§ **WORK TASK**:
The line with "外の債権者に持ち家を担保として提供していない" marks where to begin. Please copy it and each line after it to the end of the records below, exactly.

(Records excerpted from a collection)
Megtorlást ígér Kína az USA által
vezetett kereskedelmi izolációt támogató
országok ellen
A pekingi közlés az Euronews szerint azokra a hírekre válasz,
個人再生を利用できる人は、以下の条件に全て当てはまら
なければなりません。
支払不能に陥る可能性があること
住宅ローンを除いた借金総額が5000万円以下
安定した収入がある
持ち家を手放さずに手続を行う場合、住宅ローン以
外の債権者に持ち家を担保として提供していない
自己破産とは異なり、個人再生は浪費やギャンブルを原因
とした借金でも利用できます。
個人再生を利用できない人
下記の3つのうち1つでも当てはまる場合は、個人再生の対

§ **ANSWER FOR THE TASK**:
外の債権者に持ち家を担保として提供していない
自己破産とは異なり、個人再生は浪費やギャンブルを原因
とした借金でも利用できます。
個人再生を利用できない人
下記の3つのうち1つでも当てはまる場合は、個人再生の対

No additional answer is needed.